# Data Prep for Earnings Call App

This notebook shows how to create the data required to run the earnings call app.

## Step 0: Fill Out Variables


To run this script, create a dictionary for the transcripts you would like to analyze (with their url) as well as the url of the transcript you would like to do the detailed analysis on.

In [None]:
helium_url = ''
api_key = ''

In [93]:
transcripts = {
    '2024 Q1': {'url': "https://www.fool.com/earnings/call-transcripts/2023/09/20/fedex-fdx-q1-2024-earnings-call-transcript/"},
    '2023 Q4': {'url': "https://www.fool.com/earnings/call-transcripts/2023/06/20/fedex-fdx-q4-2023-earnings-call-transcript/"},
    '2023 Q3': {'url': "https://www.fool.com/earnings/call-transcripts/2023/03/17/fedex-fdx-q3-2023-earnings-call-transcript/"},
    '2023 Q2': {'url': "https://www.fool.com/earnings/call-transcripts/2022/12/21/fedex-fdx-q2-2023-earnings-call-transcript/"},
    '2023 Q1': {'url': "https://www.fool.com/earnings/call-transcripts/2022/09/23/fedex-fdx-q1-2023-earnings-call-transcript/"},
    '2022 Q4': {'url': "https://www.fool.com/earnings/call-transcripts/2022/06/24/fedex-fdx-q4-2022-earnings-call-transcript/"},
    '2022 Q3': {'url': "https://www.fool.com/earnings/call-transcripts/2022/03/18/fedex-fdx-q3-2022-earnings-call-transcript/"},
    '2022 Q2': {'url': "https://www.fool.com/earnings/call-transcripts/2021/12/17/fedex-corporation-fdx-q2-2022-earnings-call-transc/"},
    '2022 Q1': {'url': "https://www.fool.com/earnings/call-transcripts/2021/09/21/fedex-corporation-fdx-q1-2022-earnings-call-transc/"},
    '2021 Q4': {'url': "https://www.fool.com/earnings/call-transcripts/2021/06/25/fedex-corp-fdx-q4-2021-earnings-call-transcript/"},
    '2021 Q3': {'url': "https://www.fool.com/earnings/call-transcripts/2021/03/18/fedex-corp-fdx-q3-2021-earnings-call-transcript/"},
    '2021 Q2': {'url': "https://www.fool.com/earnings/call-transcripts/2020/12/17/fedex-corp-fdx-q2-2021-earnings-call-transcript/"},
    '2021 Q1': {'url': "https://www.fool.com/earnings/call-transcripts/2020/09/15/fedex-corp-fdx-q1-2021-earnings-call-transcript/"},
    '2020 Q4': {'url': "https://www.fool.com/earnings/call-transcripts/2020/06/30/fedex-corp-fdx-q4-2020-earnings-call-transcript.aspx"},
    '2020 Q3': {'url': "https://www.fool.com/earnings/call-transcripts/2020/03/17/fedex-corp-fdx-q3-2020-earnings-call-transcript.aspx"},
    '2020 Q2': {'url': "https://www.fool.com/earnings/call-transcripts/2019/12/17/fedex-corp-fdx-q2-2020-earnings-call-transcript.aspx"},
    '2020 Q1': {'url': "https://www.fool.com/earnings/call-transcripts/2019/09/18/fedex-corp-fdx-q1-2020-earnings-call-transcript.aspx"}
}

In [None]:
detailed_transcript_url = transcripts.get("2024 Q1").get('url')

## Step 1: Create all_transcripts.json

The `all_transcripts.json` file contains information on a list of transcripts across multiple quarters.
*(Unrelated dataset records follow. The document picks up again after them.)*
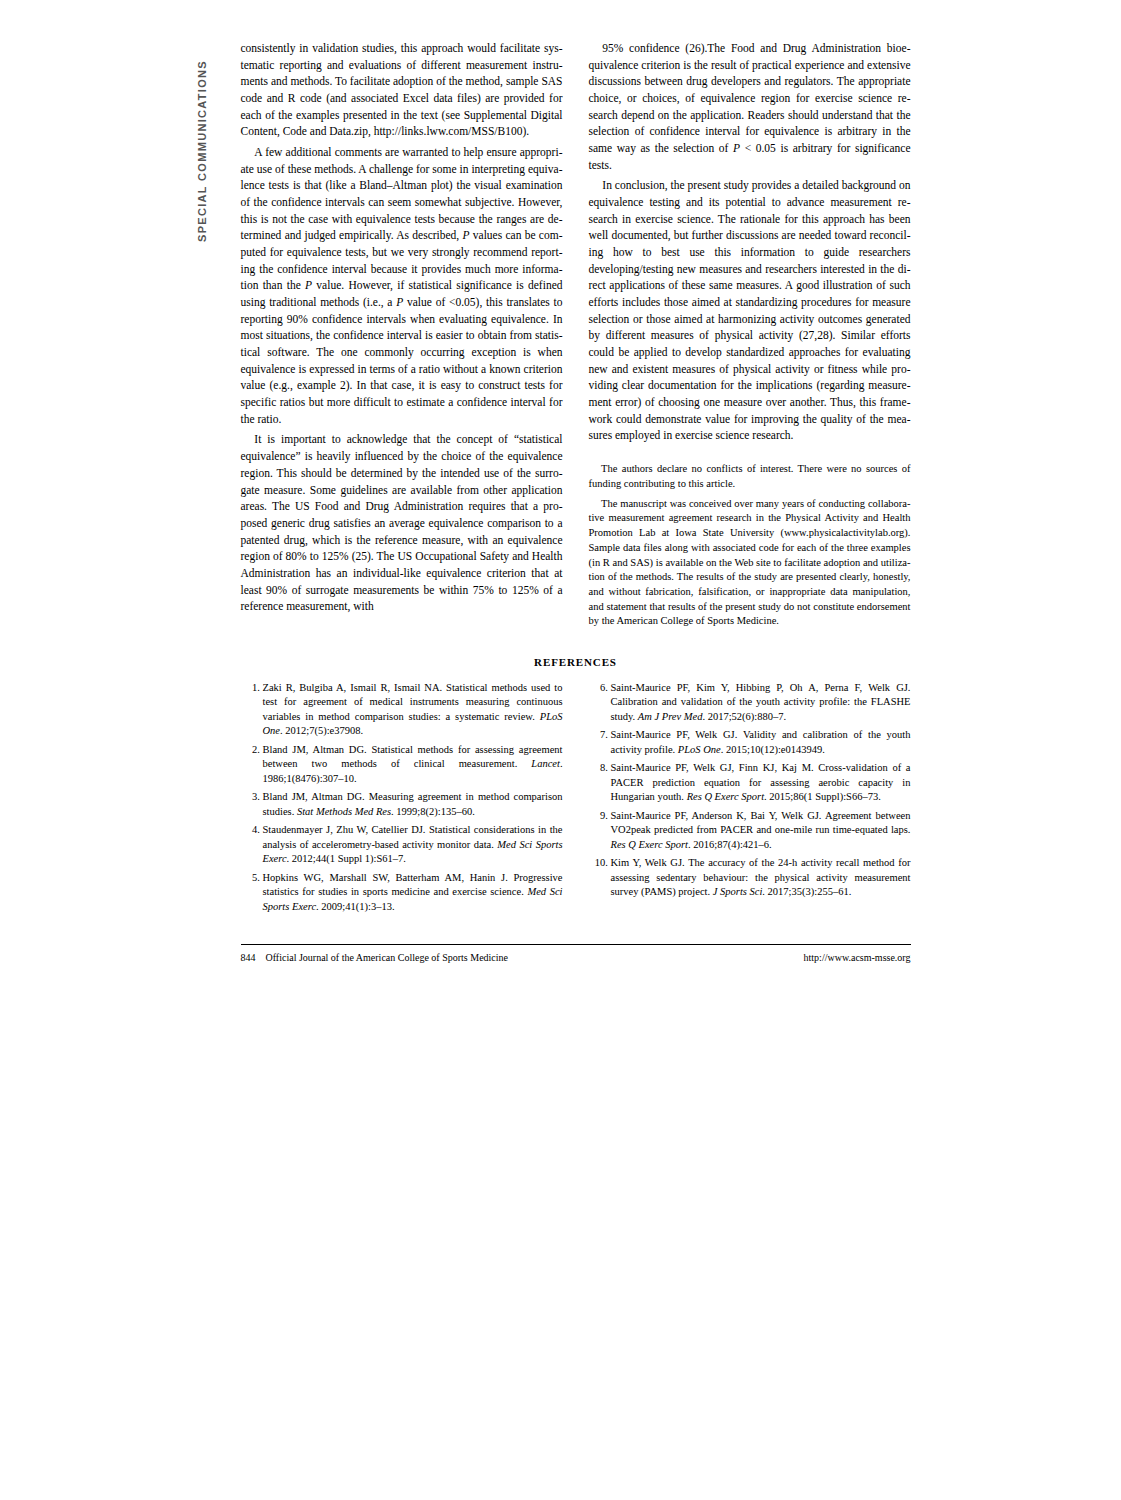SPECIAL COMMUNICATIONS
consistently in validation studies, this approach would facilitate systematic reporting and evaluations of different measurement instruments and methods. To facilitate adoption of the method, sample SAS code and R code (and associated Excel data files) are provided for each of the examples presented in the text (see Supplemental Digital Content, Code and Data.zip, http://links.lww.com/MSS/B100).
A few additional comments are warranted to help ensure appropriate use of these methods. A challenge for some in interpreting equivalence tests is that (like a Bland–Altman plot) the visual examination of the confidence intervals can seem somewhat subjective. However, this is not the case with equivalence tests because the ranges are determined and judged empirically. As described, P values can be computed for equivalence tests, but we very strongly recommend reporting the confidence interval because it provides much more information than the P value. However, if statistical significance is defined using traditional methods (i.e., a P value of <0.05), this translates to reporting 90% confidence intervals when evaluating equivalence. In most situations, the confidence interval is easier to obtain from statistical software. The one commonly occurring exception is when equivalence is expressed in terms of a ratio without a known criterion value (e.g., example 2). In that case, it is easy to construct tests for specific ratios but more difficult to estimate a confidence interval for the ratio.
It is important to acknowledge that the concept of “statistical equivalence” is heavily influenced by the choice of the equivalence region. This should be determined by the intended use of the surrogate measure. Some guidelines are available from other application areas. The US Food and Drug Administration requires that a proposed generic drug satisfies an average equivalence comparison to a patented drug, which is the reference measure, with an equivalence region of 80% to 125% (25). The US Occupational Safety and Health Administration has an individual-like equivalence criterion that at least 90% of surrogate measurements be within 75% to 125% of a reference measurement, with
95% confidence (26).The Food and Drug Administration bioequivalence criterion is the result of practical experience and extensive discussions between drug developers and regulators. The appropriate choice, or choices, of equivalence region for exercise science research depend on the application. Readers should understand that the selection of confidence interval for equivalence is arbitrary in the same way as the selection of P < 0.05 is arbitrary for significance tests.
In conclusion, the present study provides a detailed background on equivalence testing and its potential to advance measurement research in exercise science. The rationale for this approach has been well documented, but further discussions are needed toward reconciling how to best use this information to guide researchers developing/testing new measures and researchers interested in the direct applications of these same measures. A good illustration of such efforts includes those aimed at standardizing procedures for measure selection or those aimed at harmonizing activity outcomes generated by different measures of physical activity (27,28). Similar efforts could be applied to develop standardized approaches for evaluating new and existent measures of physical activity or fitness while providing clear documentation for the implications (regarding measurement error) of choosing one measure over another. Thus, this framework could demonstrate value for improving the quality of the measures employed in exercise science research.
The authors declare no conflicts of interest. There were no sources of funding contributing to this article.
The manuscript was conceived over many years of conducting collaborative measurement agreement research in the Physical Activity and Health Promotion Lab at Iowa State University (www.physicalactivitylab.org). Sample data files along with associated code for each of the three examples (in R and SAS) is available on the Web site to facilitate adoption and utilization of the methods. The results of the study are presented clearly, honestly, and without fabrication, falsification, or inappropriate data manipulation, and statement that results of the present study do not constitute endorsement by the American College of Sports Medicine.
REFERENCES
Zaki R, Bulgiba A, Ismail R, Ismail NA. Statistical methods used to test for agreement of medical instruments measuring continuous variables in method comparison studies: a systematic review. PLoS One. 2012;7(5):e37908.
Bland JM, Altman DG. Statistical methods for assessing agreement between two methods of clinical measurement. Lancet. 1986;1(8476):307–10.
Bland JM, Altman DG. Measuring agreement in method comparison studies. Stat Methods Med Res. 1999;8(2):135–60.
Staudenmayer J, Zhu W, Catellier DJ. Statistical considerations in the analysis of accelerometry-based activity monitor data. Med Sci Sports Exerc. 2012;44(1 Suppl 1):S61–7.
Hopkins WG, Marshall SW, Batterham AM, Hanin J. Progressive statistics for studies in sports medicine and exercise science. Med Sci Sports Exerc. 2009;41(1):3–13.
Saint-Maurice PF, Kim Y, Hibbing P, Oh A, Perna F, Welk GJ. Calibration and validation of the youth activity profile: the FLASHE study. Am J Prev Med. 2017;52(6):880–7.
Saint-Maurice PF, Welk GJ. Validity and calibration of the youth activity profile. PLoS One. 2015;10(12):e0143949.
Saint-Maurice PF, Welk GJ, Finn KJ, Kaj M. Cross-validation of a PACER prediction equation for assessing aerobic capacity in Hungarian youth. Res Q Exerc Sport. 2015;86(1 Suppl):S66–73.
Saint-Maurice PF, Anderson K, Bai Y, Welk GJ. Agreement between VO2peak predicted from PACER and one-mile run time-equated laps. Res Q Exerc Sport. 2016;87(4):421–6.
Kim Y, Welk GJ. The accuracy of the 24-h activity recall method for assessing sedentary behaviour: the physical activity measurement survey (PAMS) project. J Sports Sci. 2017;35(3):255–61.
844 Official Journal of the American College of Sports Medicine
http://www.acsm-msse.org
For each transcript, Enterprise h2oGPT calculates the sentiment rating, the reason for that rating, and a summary of what each speaker said.

To begin fill in the helium url and api_key as well as the list of transcripts you would like the code to rate.

In [1]:
from h2o_helium import Helium

In [2]:
helium = Helium(address=helium_url, 
                api_key=api_key)

In [64]:
for k, v in transcripts.items():
    # Create collection
    collection_id = helium.create_collection(name=k, 
                                             description="{} Fedex Earnings Call Transcript".format(k))
    transcripts[k]['collection_id'] = collection_id
        
    # Ingest url
    helium.ingest_website(collection_id, v.get('url'))

In [114]:
ratings_prompt = '''
Rate the sentiment of the transcript from 1 to 5. 
Write the rating in a table with columns: 'Rating' and 'Reason for Rating'. 
Only respond with the table, no additional text.
'''

In [68]:
summarize_speakers = '''
Summarize what each speaker said in the transcript. 
Write the answer in a table with columns: 'Speaker' and 'Summary'. 
Only respond with the table, no additional text.
'''

In [69]:
for k, v in transcripts.items():
    
    print("Chatting with {} transcript".format(k))
    
    chat_session_id = helium.create_chat_session(v.get('collection_id'))
    with helium.connect(chat_session_id) as session:
        
        reply = session.query(ratings_prompt, timeout=10600)
        transcripts[k]['ratings_table'] = reply.content
        
        reply = session.query(summarize_speakers, timeout=10600)
        transcripts[k]['speakers_table'] = reply.content

Chatting with 2024 Q1 transcript
Chatting with 2023 Q4 transcript
Chatting with 2023 Q3 transcript
Chatting with 2023 Q2 transcript
Chatting with 2023 Q1 transcript
Chatting with 2022 Q4 transcript
Chatting with 2022 Q3 transcript
Chatting with 2022 Q2 transcript
Chatting with 2022 Q1 transcript
Chatting with 2021 Q4 transcript
Chatting with 2021 Q3 transcript
Chatting with 2021 Q2 transcript
Chatting with 2021 Q1 transcript
Chatting with 2020 Q4 transcript
Chatting with 2020 Q3 transcript
Chatting with 2020 Q2 transcript
Chatting with 2020 Q1 transcript


In [496]:
import json

with open("./static/all_transcripts.json", "w") as outfile: 
    json.dump(transcripts, outfile)

## Step 2: Create chunked_transcript.json

For a single transcript, the code will chunk the transcript by speaker and calculate the overall sentiment and defensiveness per segment.

In [502]:
import io
from h2ogpt_client import Client as h2o_Client  
    
    
def chunk_speakers(url):
    
    chunks = {}
    
    url_link = requests.get(url, headers={'User-Agent': 'Mozilla/5.0'})
    file = bs.BeautifulSoup(url_link.text, "lxml")
    
    idx = []
    paragraphs = file.select('p')
    for i in range(len(paragraphs)):
        h2 = paragraphs[i].find_previous('h2')
        if h2 is not None:
            if h2.text == "Prepared Remarks:":
                idx = idx + [i]  
    start_idx = min(idx)
    
    idx = []
    for i in range(len(paragraphs)):
        if ('</strong> -- <em>' in paragraphs[i].decode()) | (paragraphs[i].decode() == '<p><strong>Operator</strong></p>'):
            idx = idx + [i]
    idx = pd.DataFrame({'start_idx': idx})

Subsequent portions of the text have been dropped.